▸ **Work to be completed**
List each line in the records below that contains the string "Pfizer".

<<<<

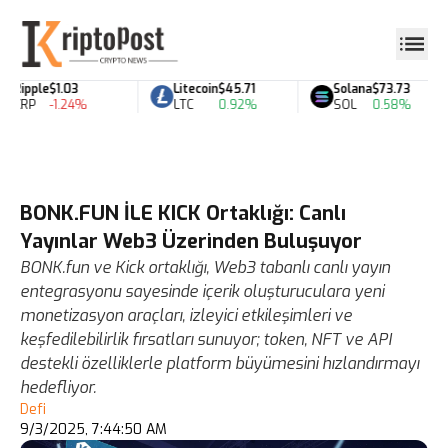
Ripple
$1.03
Litecoin
$45.71
Solana
$73.73
XRP
-1.24%
LTC
0.92%
SOL
0.58%
BONK.FUN İLE KICK Ortaklığı: Canlı
Yayınlar Web3 Üzerinden Buluşuyor
BONK.fun ve Kick ortaklığı, Web3 tabanlı canlı yayın
entegrasyonu sayesinde içerik oluşturuculara yeni
monetizasyon araçları, izleyici etkileşimleri ve
keşfedilebilirlik fırsatları sunuyor; token, NFT ve API
destekli özelliklerle platform büyümesini hızlandırmayı
hedefliyor.
Defi
9/3/2025, 7:44:50 AM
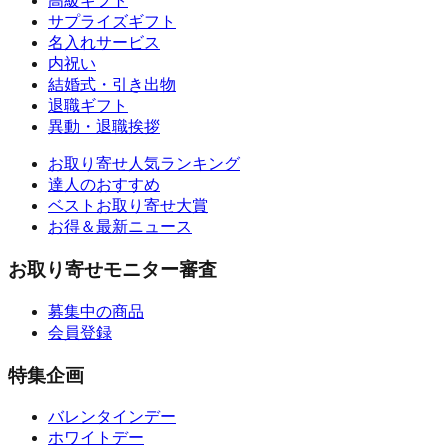
高級ギフト
サプライズギフト
名入れサービス
内祝い
結婚式・引き出物
退職ギフト
異動・退職挨拶
お取り寄せ人気ランキング
達人のおすすめ
ベストお取り寄せ大賞
お得＆最新ニュース
お取り寄せモニター審査
募集中の商品
会員登録
特集企画
バレンタインデー
ホワイトデー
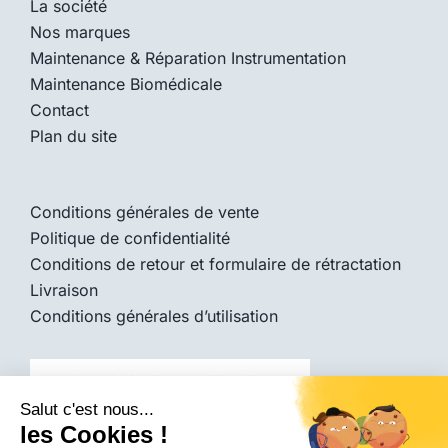
La société
Nos marques
Maintenance & Réparation Instrumentation
Maintenance Biomédicale
Contact
Plan du site
Conditions générales de vente
Politique de confidentialité
Conditions de retour et formulaire de rétractation
Livraison
Conditions générales d’utilisation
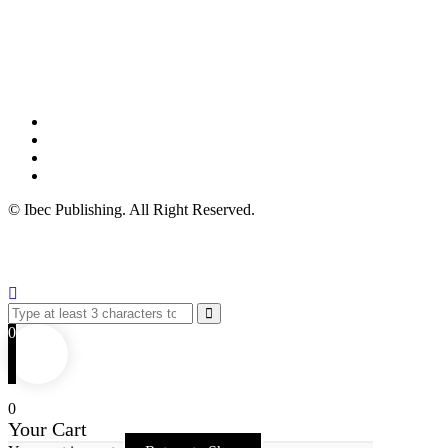
© Ibec Publishing. All Right Reserved.
0
0
Your Cart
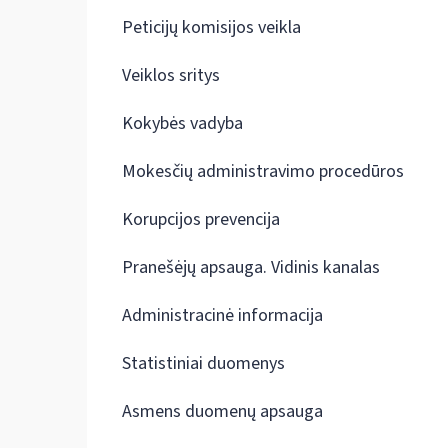
Peticijų komisijos veikla
Veiklos sritys
Kokybės vadyba
Mokesčių administravimo procedūros
Korupcijos prevencija
Pranešėjų apsauga. Vidinis kanalas
Administracinė informacija
Statistiniai duomenys
Asmens duomenų apsauga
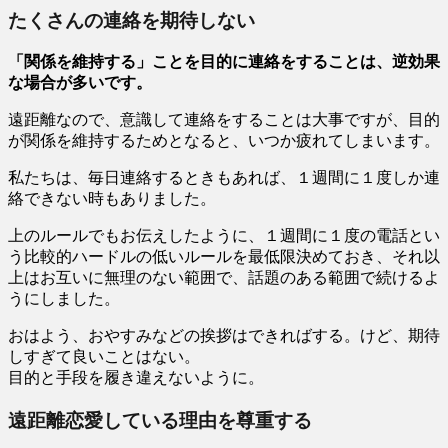
たくさんの連絡を期待しない
「関係を維持する」ことを目的に連絡をすることは、逆効果
な場合が多いです。
遠距離なので、意識して連絡をすることは大事ですが、目的
が関係を維持するためとなると、いつか疲れてしまいます。
私たちは、毎日連絡するときもあれば、１週間に１度しか連
絡できない時もありました。
上のルールでもお伝えしたように、１週間に１度の電話とい
う比較的ハードルの低いルールを最低限決めておき、それ以
上はお互いに無理のない範囲で、話題のある範囲で続けるよ
うにしました。
おはよう、おやすみなどの挨拶はできればする。けど、期待
しすぎて良いことはない。
目的と手段を履き違えないように。
遠距離恋愛している理由を尊重する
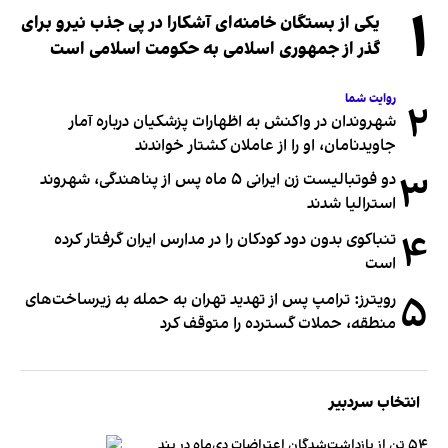
۱
یکی از بستگان خامنه‌ای آشکارا در پی جذب نیرو برای
گذر از جمهوری اسلامی به حکومت اسلامی است
روایت شما
۲
شهروندان در واکنش به اظهارات پزشکیان درباره آمار
جاویدنامان، او را از عاملان کشتار خواندند
۳
دو فوتبالیست زن ایرانی ۵ ماه پس از پناهندگی، شهروند
استرالیا شدند
۴
تنباکوی بدون دود کودکان را در مدارس ایران گرفتار کرده
است
۵
رویترز: ترامپ پس از تهدید تهران به حمله به زیرساخت‌های
منطقه، حملات گسترده را متوقف کرد
انتخاب سردبیر
۵۴ تن از بازداشت‌شدگان اعتراضات دی‌ماه در بند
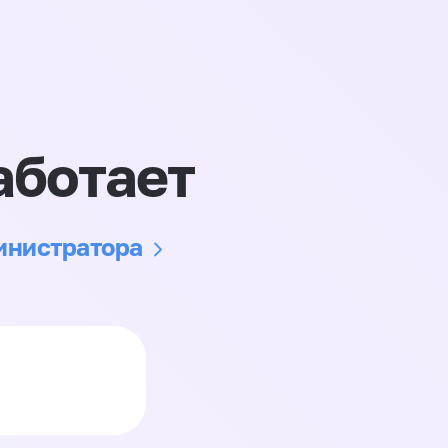
аботает
министратора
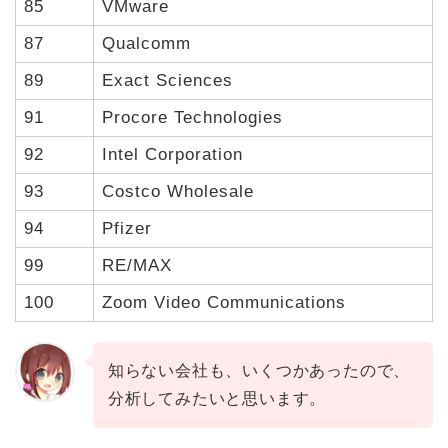
85
VMware
87
Qualcomm
89
Exact Sciences
91
Procore Technologies
92
Intel Corporation
93
Costco Wholesale
94
Pfizer
99
RE/MAX
100
Zoom Video Communications
知らない会社も、いくつかあったので、
分析してみたいと思います。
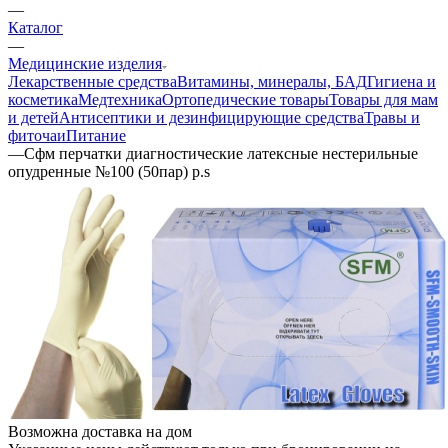
—
Каталог
—
Медицинские изделия
Лекарственные средства
Витамины, минералы, БАД
Гигиена и
косметика
Медтехника
Ортопедические товары
Товары для мам
и детей
Антисептики и дезинфицирующие средства
Травы и
фиточаи
Питание
—
Сфм перчатки диагностические латексные нестерильные
опудренные №100 (50пар) р.s
Возможна доставка на дом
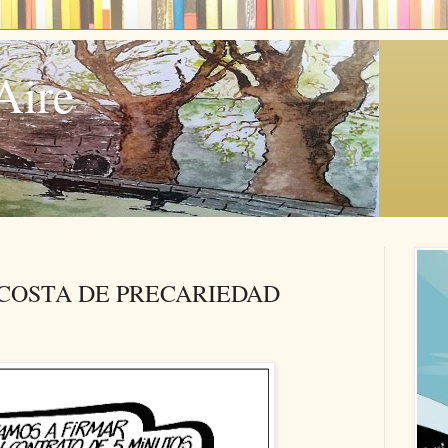
Aire
COSTA DE PRECARIEDAD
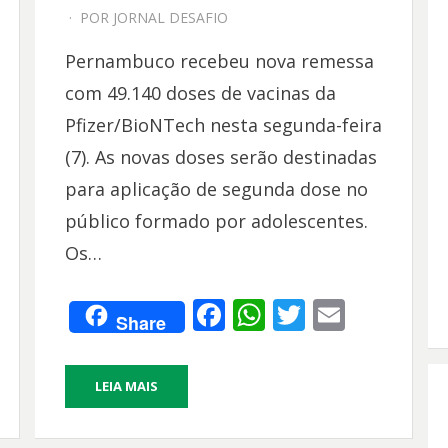
EM
POR
JORNAL DESAFIO
Pernambuco recebeu nova remessa
com 49.140 doses de vacinas da
Pfizer/BioNTech nesta segunda-feira
(7). As novas doses serão destinadas
para aplicação de segunda dose no
público formado por adolescentes.
Os…
F
W
T
E
Share
ac
h
w
m
e
at
itt
ai
LEIA MAIS
b
s
er
l
o
A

>>>>

▸ **Task output**
Pfizer
Pfizer/BioNTech nesta segunda-feira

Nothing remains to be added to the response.